TIDMRUR
RNS Number : 0238C
Rurelec PLC
26 September 2018
26 September 2018
AIM: RUR
Rurelec PLC
("Rurelec" or "the Company")
Interim results for the six months ended 30 June 2018
Rurelec PLC (AIM: RUR), the owner, operator and developer of
power generation capacity internationally, today announces its
unaudited interim results for the six months ended 30 June
2018.
Financial Highlights:
-- Post tax profit / (loss) GBP1.1 million profit (2017: GBP1.9
million loss)
-- Profit / (loss) per share 0.20 pence profit (2017: 0.35 pence
loss)
-- Net asset value per share 4.7 pence (2017: 5.1 pence)
Operational and Post Half-Year Highlights:
-- The main drivers for the major profit improvement have been
the combined effect of a GBP1.3 million gain on the Peruvian
disposal (previously announced in 2017's accounts but completed in
the first half of 2018) along with favourable exchange rate gains
of GBP0.7 million associated with loans to Argentine operations
(2017: losses GBP1.0 million).

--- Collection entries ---
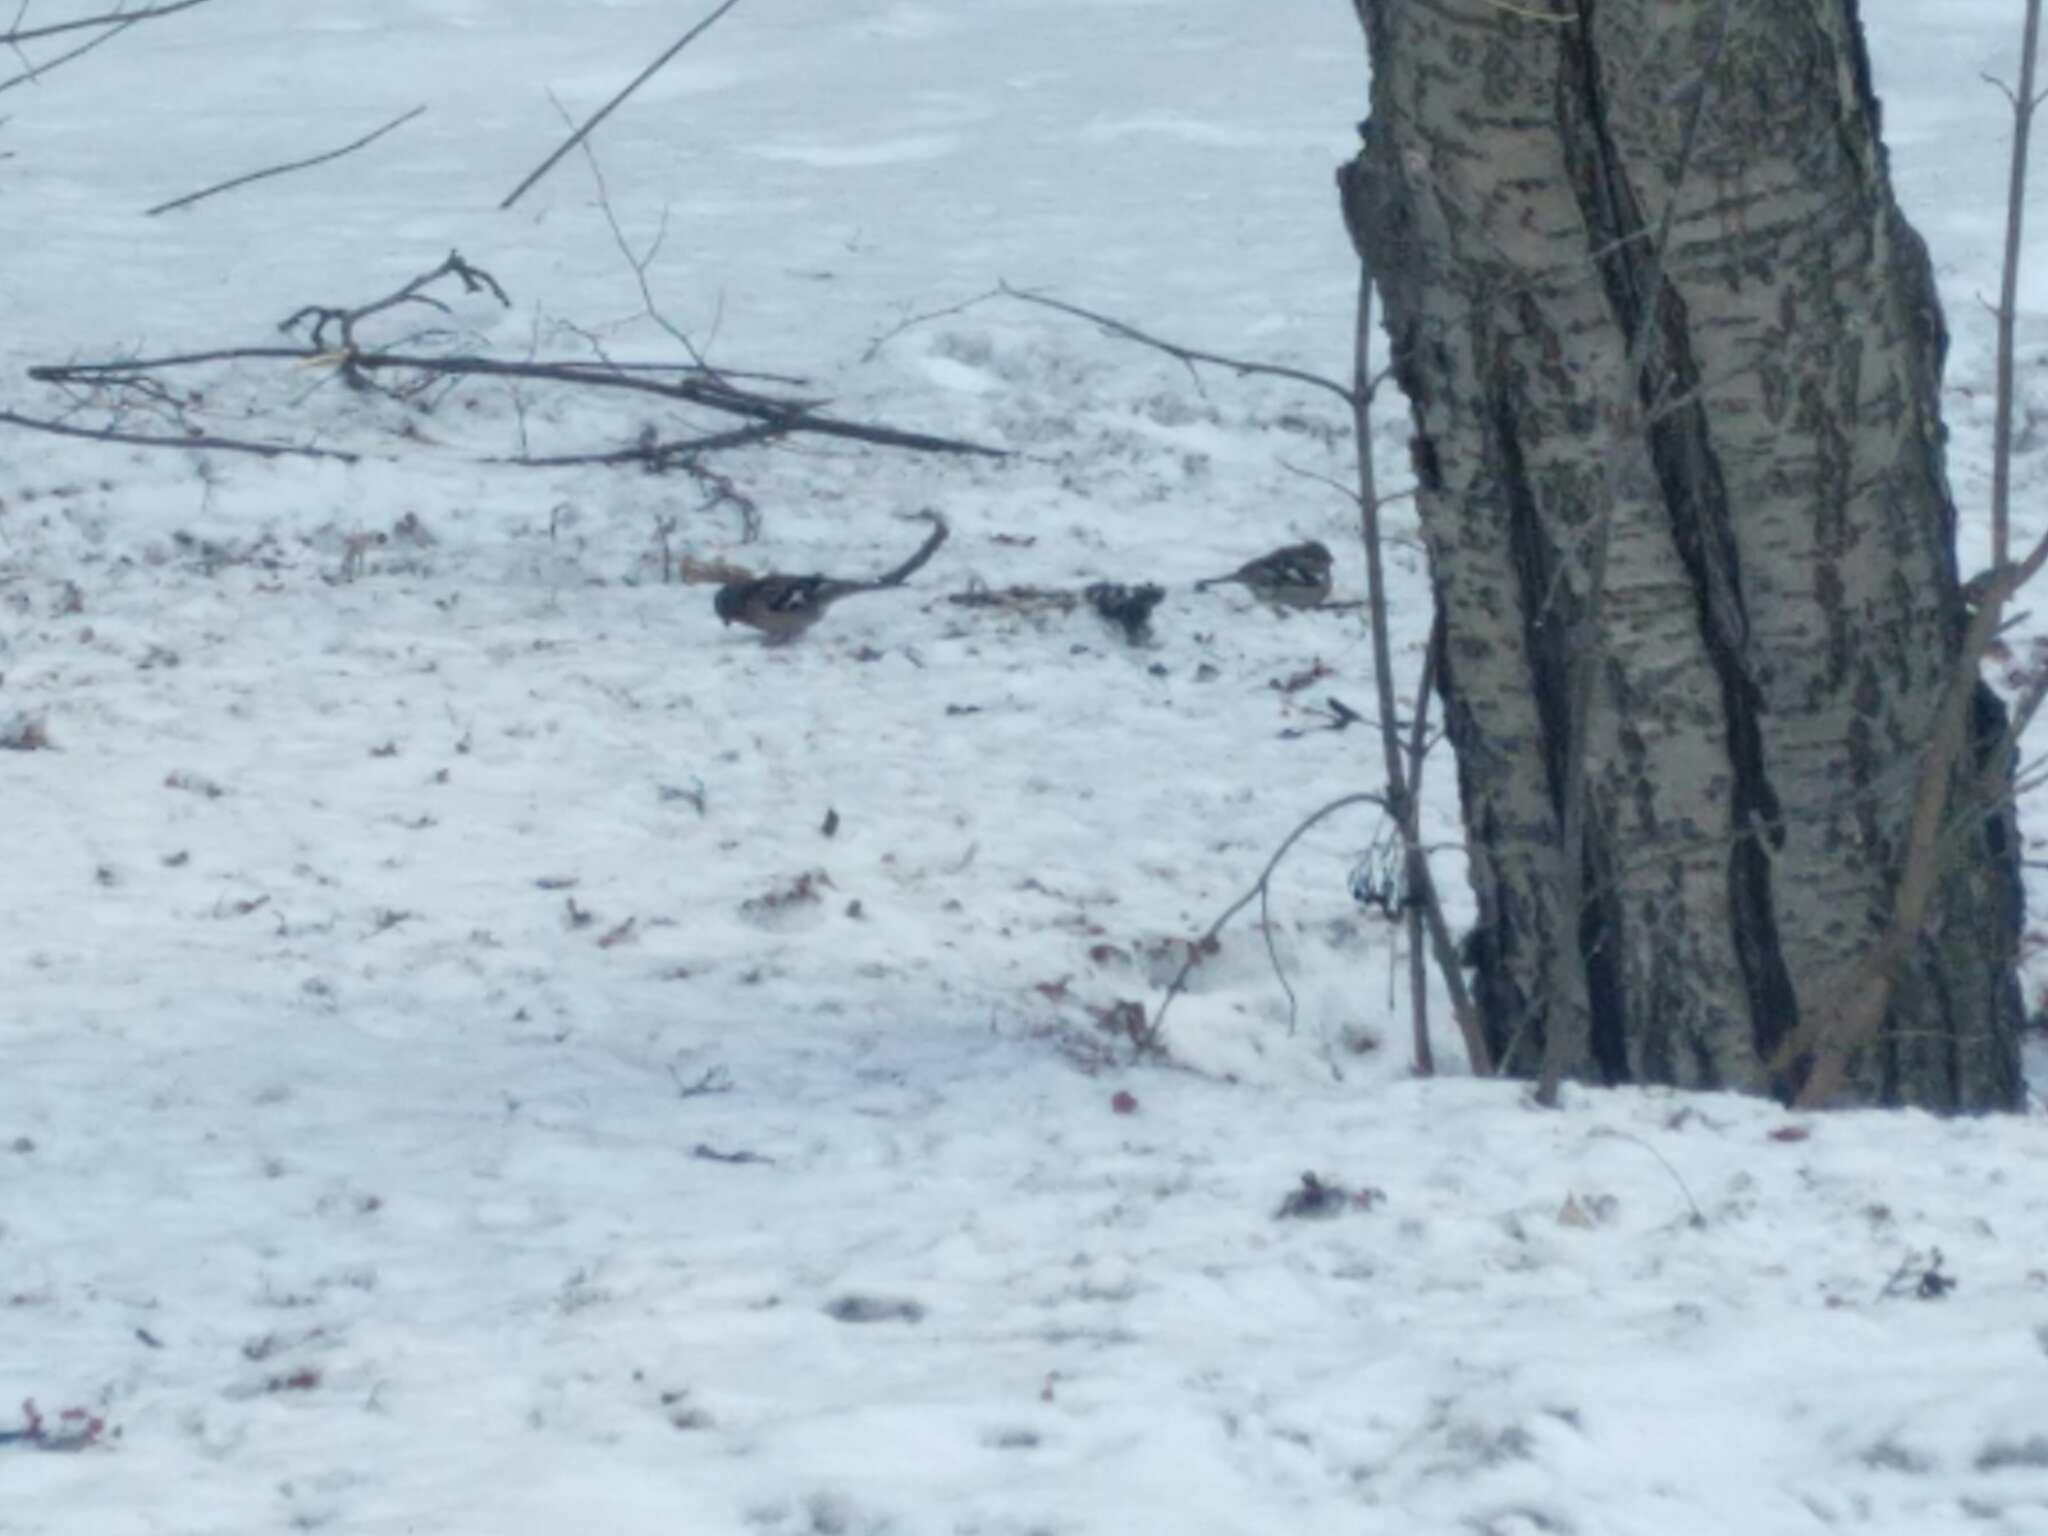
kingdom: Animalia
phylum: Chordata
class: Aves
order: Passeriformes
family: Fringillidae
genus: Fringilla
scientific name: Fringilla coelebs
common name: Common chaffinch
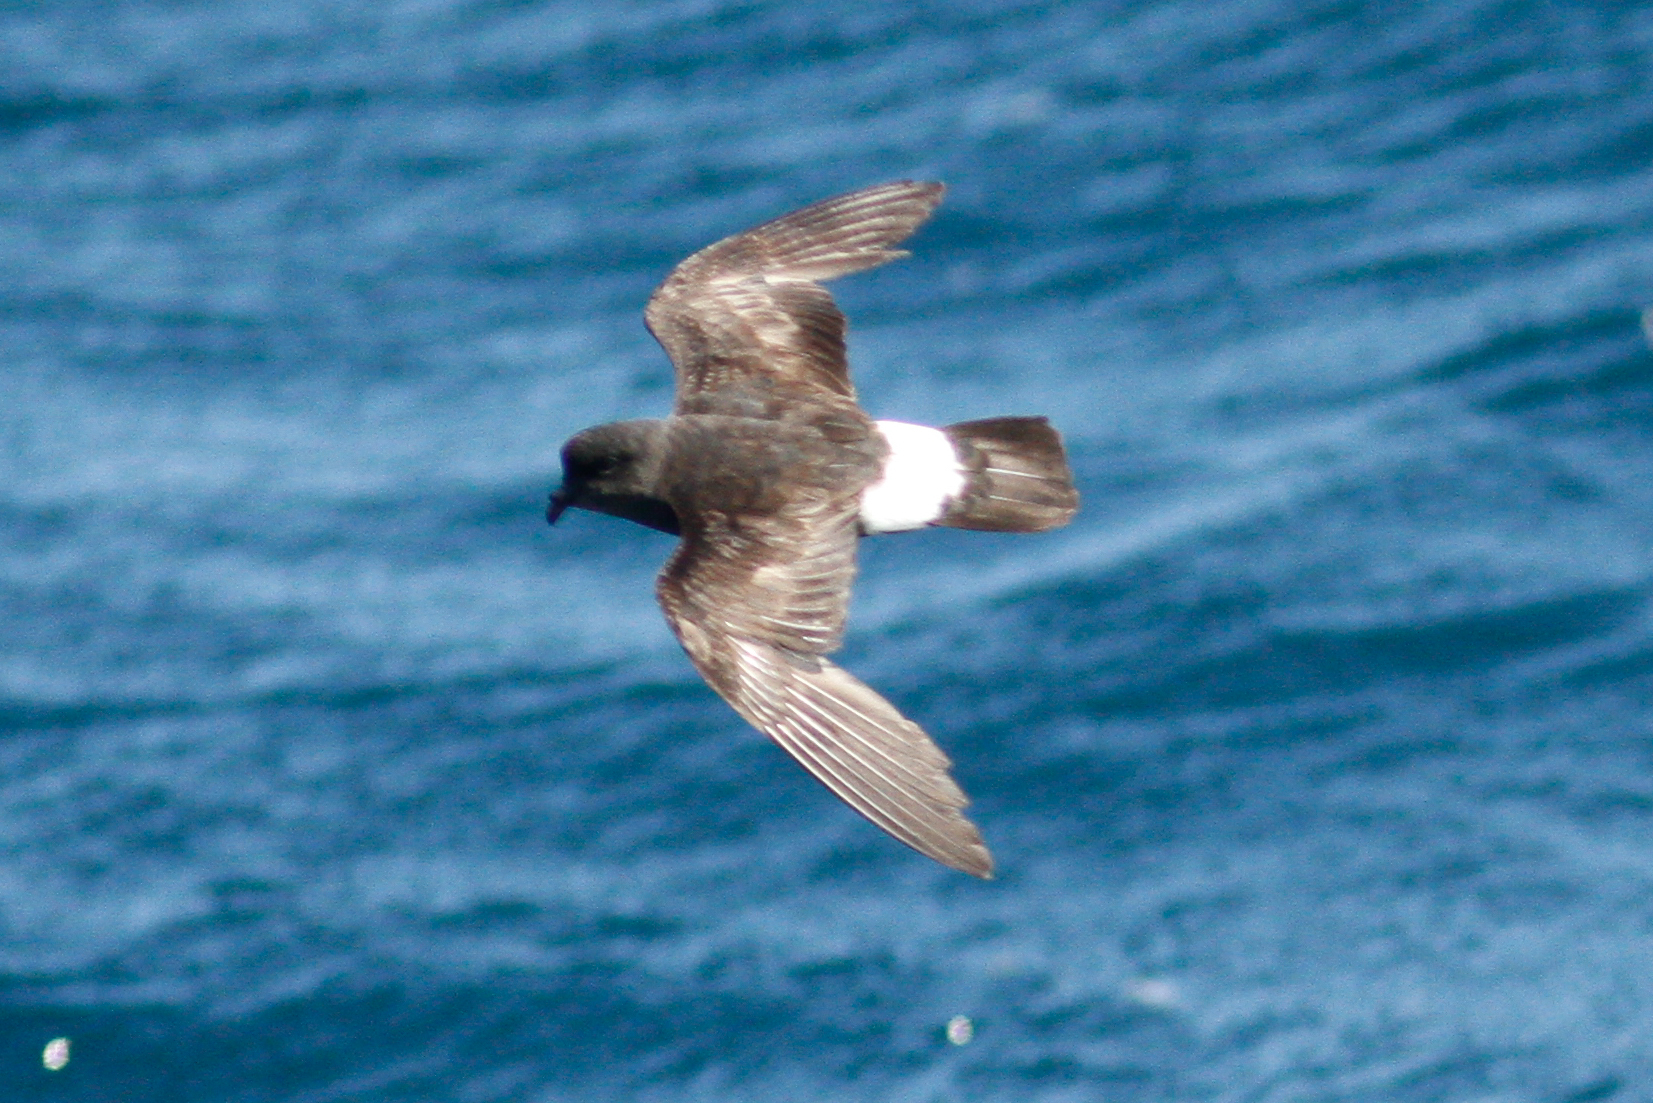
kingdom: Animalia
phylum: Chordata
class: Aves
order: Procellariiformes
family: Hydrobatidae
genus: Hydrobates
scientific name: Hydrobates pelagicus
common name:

--- Complete the following ---
1. Reproduce the records word for word, from the line containing "order: Procellariiformes" down through the last line of the records.
2. Carry on the interim results announcement from where it stops.

--- Answer list ---
1.
order: Procellariiformes
family: Hydrobatidae
genus: Hydrobates
scientific name: Hydrobates pelagicus
common name:

2.
-- A factor that has negatively impacted on these results has
been the fall in finance income to GBP nil (2017: GBP0.4 million),
due to a cessation of accruing interest on certain loans where that
interest is unlikely to be recovered.
-- Significant reduction in administrative expenses from GBP1.1 million to GBP0.7 million.
-- A significant reduction in cash outflow from the business -
cash outflows on expenses, payment of deferred consideration and
payment of creditor arrears fell to GBP1.1 million (2017: GBP2.3
million).
-- Significant reduction in current liabilities from GBP7.0
million to GBP2.4 million due to a GBP2.8 million reduction in
borrowings, a GBP0.3 million reduction in trade payables (including
deferred consideration) and a GBP1.5 million fall in liabilities
held for resale.
-- The fall in borrowings from GBP4.3 million to GBP1.5 million
was driven by a GBP2.5 million reduction in sums payable in
connection with the Peruvian Operations (disposed of in January
2018) and a GBP0.3 million repayment in the second half of 2017 of
secured debt principal owed to Bridge Properties (Arena Central)
Ltd ("BPAC").
-- Commensurate with the fall in indebtedness, the interest
costs of the Group fell to GBP75k (2017: GBP214k) as the Board
prioritised the repayment of the highest interest-bearing debt.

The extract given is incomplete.